Most of the fuselage disintegrated on impact, and the engine was found several hundred feet away. Madera County Sheriff John Anderson said no human remains were found in the wreckage.
Teams led by the sheriff's department would continue the search for remains Thursday, while the National Transportation Safety Board was en route to probe the cause of the crash, he said.
Update: 0700 10-02-08 - After an aerial search late Wednesday spotted what appeared to be wreckage near the town of Mammoth Lakes, Search teams found the wreckage of missing adventurer Steve Fossett's airplane on this morning. Search teams have confirmed the tail number of the aircraft matched Fossett's single-engine Bellanca plane.

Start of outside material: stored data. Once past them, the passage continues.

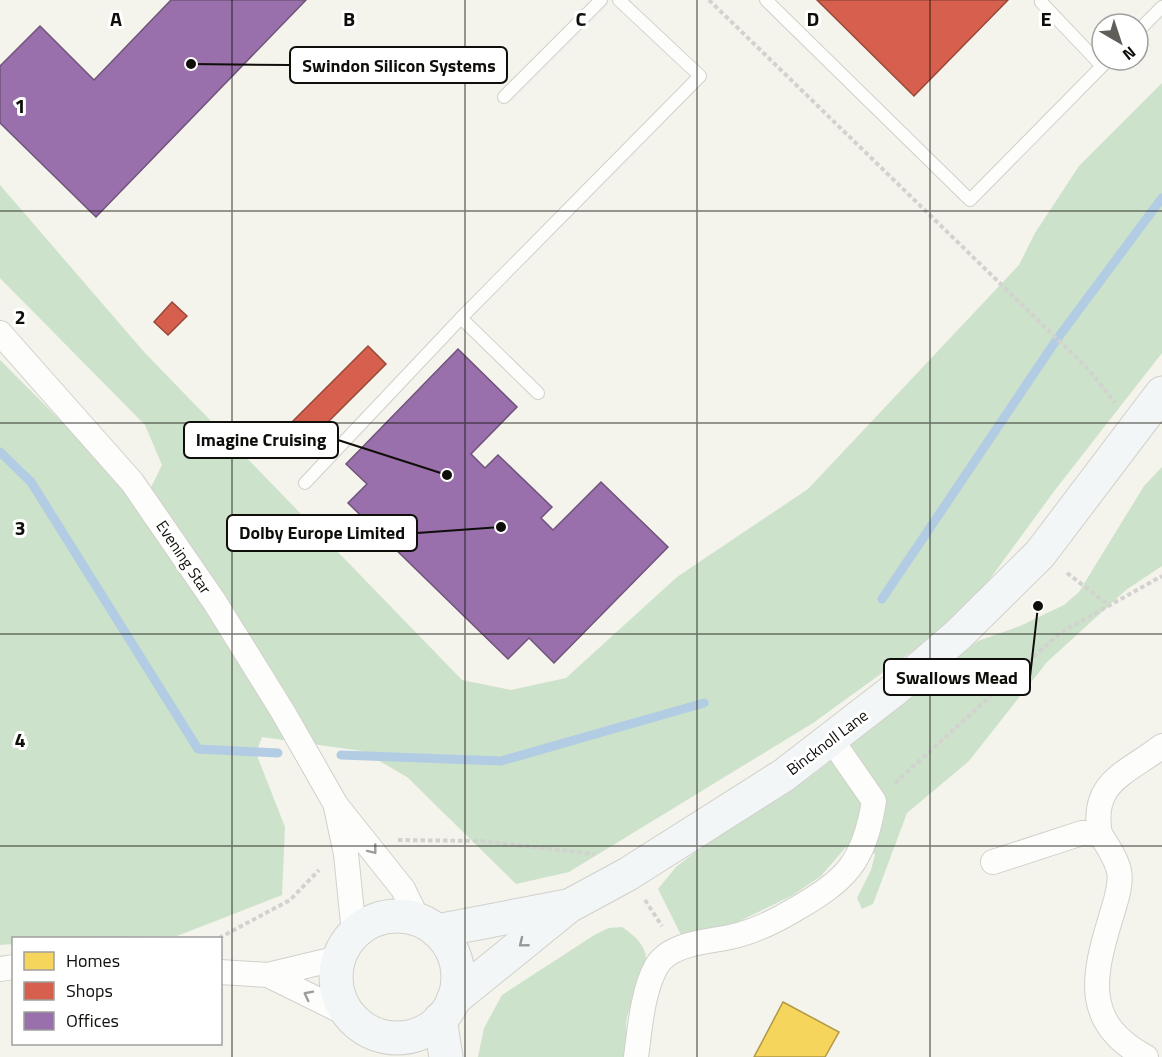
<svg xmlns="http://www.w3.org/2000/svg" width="1162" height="1057" viewBox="0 0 1162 1057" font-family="'Titillium Web',sans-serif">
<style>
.green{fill:#cce2cb}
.homes{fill:#f6d55c;stroke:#b19943;stroke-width:1.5}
.shops{fill:#d6604d;stroke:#9a4739;stroke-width:1.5}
.offices{fill:#9970ab;stroke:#70537b;stroke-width:1.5}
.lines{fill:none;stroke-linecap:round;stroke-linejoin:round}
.stream{stroke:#b2cce4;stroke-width:9}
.lane-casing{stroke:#d1d0cb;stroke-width:14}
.street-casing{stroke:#d1d0cb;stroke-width:26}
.secondary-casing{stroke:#d1d0cb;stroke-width:35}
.path{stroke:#d2d2cf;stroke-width:4;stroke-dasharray:4.5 3;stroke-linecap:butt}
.lane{stroke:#fdfdfc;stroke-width:12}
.street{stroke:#fdfdfc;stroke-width:24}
.secondary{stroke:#f2f6f6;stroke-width:33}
.oneway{stroke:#9e9d9b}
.oneway2{stroke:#979998}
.grid{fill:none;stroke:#0f0e0a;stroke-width:1.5;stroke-opacity:0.55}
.labels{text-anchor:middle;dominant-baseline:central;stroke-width:6;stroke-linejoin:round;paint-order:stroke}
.street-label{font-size:16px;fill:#0f0e0a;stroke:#fff}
.grid-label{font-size:20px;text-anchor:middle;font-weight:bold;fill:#0f0e0a;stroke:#fff;stroke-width:6;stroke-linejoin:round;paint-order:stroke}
.leader{fill:none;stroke:#0f0e0a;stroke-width:2}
.callout-dot{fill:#0f0e0a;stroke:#fff;stroke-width:2}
.callout{fill:#fff;stroke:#0f0e0a;stroke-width:2}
.callout-label{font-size:18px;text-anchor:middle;font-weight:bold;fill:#0f0e0a}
</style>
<rect width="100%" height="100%" fill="#f4f3ec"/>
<g class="green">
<polygon points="1162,83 1162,353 1055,490 965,613 813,723 569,872 516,884 407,777 362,751 262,737 256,753 285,827 282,895 177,936 14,938 13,944 0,945 0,360 65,425 141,508 162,465 145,425 0,278 0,185 145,353 462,680 511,690 566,678 677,577 808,489 1019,265 1035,233 1079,166"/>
<polygon points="1162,467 1162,566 1126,590 1047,662 969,761 907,813 873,904 862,909 857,898 871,870 875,855 871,849 847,846 821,876 793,895 695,943 683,939 658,889 676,867 708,842 806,780 879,723 933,674 978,641 1020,626 1064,605 1079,592 1144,486"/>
<path d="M622 927C666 956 639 977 628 1014 624 1026 628 1044 629 1057H478L484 1028 502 995 596 934 609 928Z"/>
</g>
<polygon class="homes" points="783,1002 839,1032 825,1057 754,1057"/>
<g class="shops">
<polygon points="817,0 1008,0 914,96"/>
<polygon points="172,302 187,316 168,335 154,322"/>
<polygon points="368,346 386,364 309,441 291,423"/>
</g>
<g class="offices">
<polygon points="171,0 306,0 96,217 0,123 0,66 40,26 94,80"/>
<polygon points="458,349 517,407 471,454 485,468 498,455 552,507 541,518 553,530 601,482 668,547 554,663 529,638 508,659 348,503 367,484 346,464"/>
</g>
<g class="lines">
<g class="stream">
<polyline points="0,452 31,482 198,749 278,753"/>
<polyline points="882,599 1057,339 1162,198"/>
<polyline points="341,755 501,761 704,703"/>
</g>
<g class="lane-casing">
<g id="lane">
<polyline points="766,0 970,200 1108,60"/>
<polyline points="1041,2 1102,66"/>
<polyline points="1138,31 1162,7"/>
<polyline points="504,97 601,0"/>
<polyline points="538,393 461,318 700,76 619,0"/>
<polyline points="305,483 461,318"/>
</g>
</g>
<g class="street-casing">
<g id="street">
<polyline points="0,333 132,482 214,601 283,712 336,805 403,889 418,920"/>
<polyline points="336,807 346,854 354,933"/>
<path d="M1100 834C1107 845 1116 858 1119 871 1122 885 1115 903 1111 917 1093 976 1082 1023 1146 1057"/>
<path d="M993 862 1082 833 1100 834C1090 782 1126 774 1162 746"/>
<polyline points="0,969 14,967"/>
<polyline points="220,972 268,975 339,958"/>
<polyline points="268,975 349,1015"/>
<path d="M636 1057C640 1029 642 993 656 967 669 943 707 942 730 937 753 932 774 922 794 910 846 880 864 863 874 801L831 739"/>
</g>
</g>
<g class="secondary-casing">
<g id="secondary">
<circle cx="397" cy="977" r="61"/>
<polyline points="437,931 567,906"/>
<polyline points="453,1000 569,906 628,874 784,775 894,690 958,635 1040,554 1162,393"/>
<polyline points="440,1019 446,1057"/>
</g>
</g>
<g class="path">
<polyline points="709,0 1089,370 1115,403"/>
<polyline points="1067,573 1109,605"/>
<polyline points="895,783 1060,633 1162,576"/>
<polyline points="398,840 482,841 594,854"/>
<polyline points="645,900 662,926"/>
<polyline points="219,938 290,900 319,870"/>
</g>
<use href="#lane" class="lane"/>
<use href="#street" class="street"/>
<use href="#secondary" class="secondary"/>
</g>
<defs><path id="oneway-chevron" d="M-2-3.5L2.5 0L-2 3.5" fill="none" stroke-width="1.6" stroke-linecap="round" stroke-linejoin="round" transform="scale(1.5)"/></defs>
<g class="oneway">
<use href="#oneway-chevron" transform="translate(373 850) rotate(52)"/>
<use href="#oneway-chevron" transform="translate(308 995) rotate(-153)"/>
</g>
<use class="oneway2" href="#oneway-chevron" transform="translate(523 943) rotate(141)"/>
<path class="grid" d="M232 0V1057M465 0V1057M697 0V1057M930 0V1057M0 211H1162M0 423H1162M0 634H1162M0 846H1162"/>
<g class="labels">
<g class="street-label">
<text transform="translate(184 557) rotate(56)">Evening Star</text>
<text transform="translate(827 742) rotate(-37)">Bincknoll Lane</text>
</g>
</g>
<g class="grid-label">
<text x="116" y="26">A</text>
<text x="349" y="26">B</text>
<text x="581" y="26">C</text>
<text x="813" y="26">D</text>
<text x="1046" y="26">E</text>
<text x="20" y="113">1</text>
<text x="20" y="324">2</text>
<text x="20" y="535">3</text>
<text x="20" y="747">4</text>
</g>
<path class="leader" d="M191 64L290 65M447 475L338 440M501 527L417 533M1038 606L1030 677"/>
<g class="callout-dot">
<circle cx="191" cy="64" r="6"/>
<circle cx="447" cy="475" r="6"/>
<circle cx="501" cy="527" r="6"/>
<circle cx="1038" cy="606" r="6"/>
</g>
<g class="callout">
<rect x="290" y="47" width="217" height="36" rx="6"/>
<rect x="184" y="422" width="154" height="36" rx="6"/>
<rect x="227" y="515" width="190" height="36" rx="6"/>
<rect x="884" y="659" width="146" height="36" rx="6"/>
</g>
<g class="callout-label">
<text x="399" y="72">Swindon Silicon Systems</text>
<text x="261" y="446">Imagine Cruising</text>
<text x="322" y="539">Dolby Europe Limited</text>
<text x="957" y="684">Swallows Mead</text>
</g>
<rect x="12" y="937" width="210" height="108" fill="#ffffff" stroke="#9f9f9d" stroke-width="1.5"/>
<rect x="24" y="952" width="30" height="18" fill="#f6d55c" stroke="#9f9f9d" stroke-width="1.5"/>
<text x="66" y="967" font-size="18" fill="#0f0e0a">Homes</text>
<rect x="24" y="982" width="30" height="18" fill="#d6604d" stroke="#9f9f9d" stroke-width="1.5"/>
<text x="66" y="997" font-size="18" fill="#0f0e0a">Shops</text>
<rect x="24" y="1012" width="30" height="18" fill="#9970ab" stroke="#9f9f9d" stroke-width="1.5"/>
<text x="66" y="1027" font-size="18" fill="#0f0e0a">Offices</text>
<g transform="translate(1120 42) rotate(141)"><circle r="28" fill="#ffffff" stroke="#9f9f9d" stroke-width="1.5"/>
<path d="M0-4.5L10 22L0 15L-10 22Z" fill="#5f5e59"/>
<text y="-9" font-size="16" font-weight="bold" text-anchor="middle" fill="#0f0e0a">N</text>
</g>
</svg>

At about 7 a.m., Madera County Sheriff John Anderson said an aerial search late Wednesday spotted what appeared to be wreckage in the Inyo National Forest near the town of Mammoth Lakes. He said ground crews were sent to verify the sighting, and they confirmed Thursday morning that it was Fossett's single-engine Bellanca plane.
Some of world renowned adventurer Steve Fossett's personal belongings have been found in the California not far from the Nevada state line near Mammoth Lakes California.

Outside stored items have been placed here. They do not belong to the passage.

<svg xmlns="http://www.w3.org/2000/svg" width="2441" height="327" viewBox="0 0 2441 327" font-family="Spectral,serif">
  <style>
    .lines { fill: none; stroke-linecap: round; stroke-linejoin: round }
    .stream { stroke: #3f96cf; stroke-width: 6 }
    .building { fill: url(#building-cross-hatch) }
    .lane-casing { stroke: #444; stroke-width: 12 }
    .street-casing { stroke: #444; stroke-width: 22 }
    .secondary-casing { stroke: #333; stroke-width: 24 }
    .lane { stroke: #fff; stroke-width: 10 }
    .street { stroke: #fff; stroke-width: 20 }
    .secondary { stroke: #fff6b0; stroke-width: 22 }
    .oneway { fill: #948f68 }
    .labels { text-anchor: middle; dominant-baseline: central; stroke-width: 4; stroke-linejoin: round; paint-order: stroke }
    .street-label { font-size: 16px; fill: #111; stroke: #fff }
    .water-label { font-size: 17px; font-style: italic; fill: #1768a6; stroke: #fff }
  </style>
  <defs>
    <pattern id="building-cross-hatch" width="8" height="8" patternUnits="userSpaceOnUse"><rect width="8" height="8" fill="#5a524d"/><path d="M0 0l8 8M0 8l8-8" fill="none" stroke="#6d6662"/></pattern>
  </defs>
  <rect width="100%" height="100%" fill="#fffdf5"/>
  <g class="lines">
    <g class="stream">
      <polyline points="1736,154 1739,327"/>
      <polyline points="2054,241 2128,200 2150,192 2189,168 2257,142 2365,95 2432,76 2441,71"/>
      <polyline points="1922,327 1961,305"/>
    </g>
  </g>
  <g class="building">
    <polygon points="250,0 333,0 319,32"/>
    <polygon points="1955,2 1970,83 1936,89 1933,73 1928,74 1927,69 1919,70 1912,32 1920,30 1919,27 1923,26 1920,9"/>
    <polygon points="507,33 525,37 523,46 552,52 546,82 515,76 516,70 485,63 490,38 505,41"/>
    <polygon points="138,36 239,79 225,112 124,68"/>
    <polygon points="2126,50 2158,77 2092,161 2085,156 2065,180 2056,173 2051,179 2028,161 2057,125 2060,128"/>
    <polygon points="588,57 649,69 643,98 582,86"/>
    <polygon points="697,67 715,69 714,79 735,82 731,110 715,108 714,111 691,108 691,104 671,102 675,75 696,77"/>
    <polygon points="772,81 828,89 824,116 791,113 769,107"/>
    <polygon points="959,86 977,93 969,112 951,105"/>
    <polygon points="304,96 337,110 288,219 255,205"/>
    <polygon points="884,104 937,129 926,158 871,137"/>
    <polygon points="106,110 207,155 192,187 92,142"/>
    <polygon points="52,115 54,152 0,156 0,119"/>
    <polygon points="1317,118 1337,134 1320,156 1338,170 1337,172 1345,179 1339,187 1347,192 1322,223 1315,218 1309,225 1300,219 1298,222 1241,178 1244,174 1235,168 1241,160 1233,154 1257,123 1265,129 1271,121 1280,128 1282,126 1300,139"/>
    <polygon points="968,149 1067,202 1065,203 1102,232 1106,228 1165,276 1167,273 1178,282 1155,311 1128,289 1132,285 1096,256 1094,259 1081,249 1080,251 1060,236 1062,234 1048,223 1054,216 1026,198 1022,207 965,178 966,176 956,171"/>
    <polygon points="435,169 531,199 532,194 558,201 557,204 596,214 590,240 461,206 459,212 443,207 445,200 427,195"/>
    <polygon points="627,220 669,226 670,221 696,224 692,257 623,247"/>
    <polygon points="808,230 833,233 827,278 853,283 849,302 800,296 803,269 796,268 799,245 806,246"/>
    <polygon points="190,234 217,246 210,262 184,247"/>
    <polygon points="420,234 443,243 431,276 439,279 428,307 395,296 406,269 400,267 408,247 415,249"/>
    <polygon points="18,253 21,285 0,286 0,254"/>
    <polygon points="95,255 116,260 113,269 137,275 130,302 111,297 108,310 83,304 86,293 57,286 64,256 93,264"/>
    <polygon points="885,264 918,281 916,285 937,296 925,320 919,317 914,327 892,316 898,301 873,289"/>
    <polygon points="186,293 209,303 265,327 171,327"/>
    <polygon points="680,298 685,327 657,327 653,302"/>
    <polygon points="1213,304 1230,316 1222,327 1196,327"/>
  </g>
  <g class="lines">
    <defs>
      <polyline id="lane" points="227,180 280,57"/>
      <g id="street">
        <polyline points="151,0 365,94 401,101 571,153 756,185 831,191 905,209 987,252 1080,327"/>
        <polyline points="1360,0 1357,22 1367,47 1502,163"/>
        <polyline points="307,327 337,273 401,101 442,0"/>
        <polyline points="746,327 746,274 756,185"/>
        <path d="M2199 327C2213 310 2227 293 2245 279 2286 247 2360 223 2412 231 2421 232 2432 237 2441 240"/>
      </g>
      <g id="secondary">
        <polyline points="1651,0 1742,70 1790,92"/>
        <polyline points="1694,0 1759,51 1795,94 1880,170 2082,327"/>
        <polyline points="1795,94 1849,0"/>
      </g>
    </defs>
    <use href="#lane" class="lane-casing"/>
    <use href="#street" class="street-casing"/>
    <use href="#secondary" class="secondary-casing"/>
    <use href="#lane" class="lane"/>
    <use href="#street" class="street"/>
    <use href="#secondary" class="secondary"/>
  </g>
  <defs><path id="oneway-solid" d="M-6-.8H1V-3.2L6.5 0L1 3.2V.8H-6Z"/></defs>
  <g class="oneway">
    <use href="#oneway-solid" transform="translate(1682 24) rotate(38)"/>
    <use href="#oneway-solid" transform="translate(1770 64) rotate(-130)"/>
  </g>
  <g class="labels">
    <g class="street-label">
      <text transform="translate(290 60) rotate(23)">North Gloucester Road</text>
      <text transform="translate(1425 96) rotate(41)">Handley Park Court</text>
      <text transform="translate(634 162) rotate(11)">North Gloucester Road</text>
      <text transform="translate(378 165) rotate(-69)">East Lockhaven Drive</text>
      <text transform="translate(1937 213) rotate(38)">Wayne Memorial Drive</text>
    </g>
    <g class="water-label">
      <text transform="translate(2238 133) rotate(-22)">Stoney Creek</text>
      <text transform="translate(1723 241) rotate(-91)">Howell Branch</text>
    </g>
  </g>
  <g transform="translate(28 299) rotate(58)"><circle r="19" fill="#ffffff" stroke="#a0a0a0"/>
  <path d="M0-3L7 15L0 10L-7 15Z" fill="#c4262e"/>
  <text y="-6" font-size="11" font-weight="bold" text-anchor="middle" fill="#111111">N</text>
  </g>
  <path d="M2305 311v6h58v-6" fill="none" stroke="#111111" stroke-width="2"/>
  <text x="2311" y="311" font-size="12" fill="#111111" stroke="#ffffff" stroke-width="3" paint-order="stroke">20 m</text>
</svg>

Multimillionaire adventurer Steve Fossett vanished in 2007 after taking off by plane from a remote Nevada ranch.
Credit: Charlie Riedel / AP file
Inyo National Forest spokeswoman Nancy Upham said Wednesday that a hiker found the items near the town of Mammoth Lakes.Credit: Charlie Riedel / AP file
A new search team is now being organized to comb the area. (Minaret Lake area in Madera County was mentioned early on- misinformation?)
Items were found by local ski shop owner Preston Morrow, The weather damaged items included two laminated cards found with Steve Fossett's name on them that were issued by the Federal Aviation Administration in Illinois, a sweat jacket and he also found 10 $100 bills, and a $5 bill, while hiking near his home in Mammoth Lakes, Calif.,
The man also found and brought the items back to his wife, a California Fire captain.
The hikers didn't find any signs of the light plane Fossett, 63, was flying when he disappeared last September.
Fossett Facts:
- Fossett was the first person to ride the jet stream around the world in a balloon. He climbed some of the world's tallest and toughest mountains, sailed and set a number of world records.
- In 2002, Fossett became the first person to circle the world solo in a balloon.
- Fossett disappeared Sept. 3, 2007, after taking off in a single-engine plane borrowed from a Nevada ranch owned by hotel magnate Barron Hilton.
- He was declared legally dead in February.
- In August, an attorney for Fossett's widow pleaded for an end to speculation circulating on the Internet that the millionaire balloonist and air adventurer may have faked his own death, possibly because he was heavily in debt.
- Fossett, who made a fortune trading futures and options on Chicago markets, took off from a private airstrip in Nevada last September on a solo flight in a light plane,
- He never returned, and searchers have found no trace of the plane.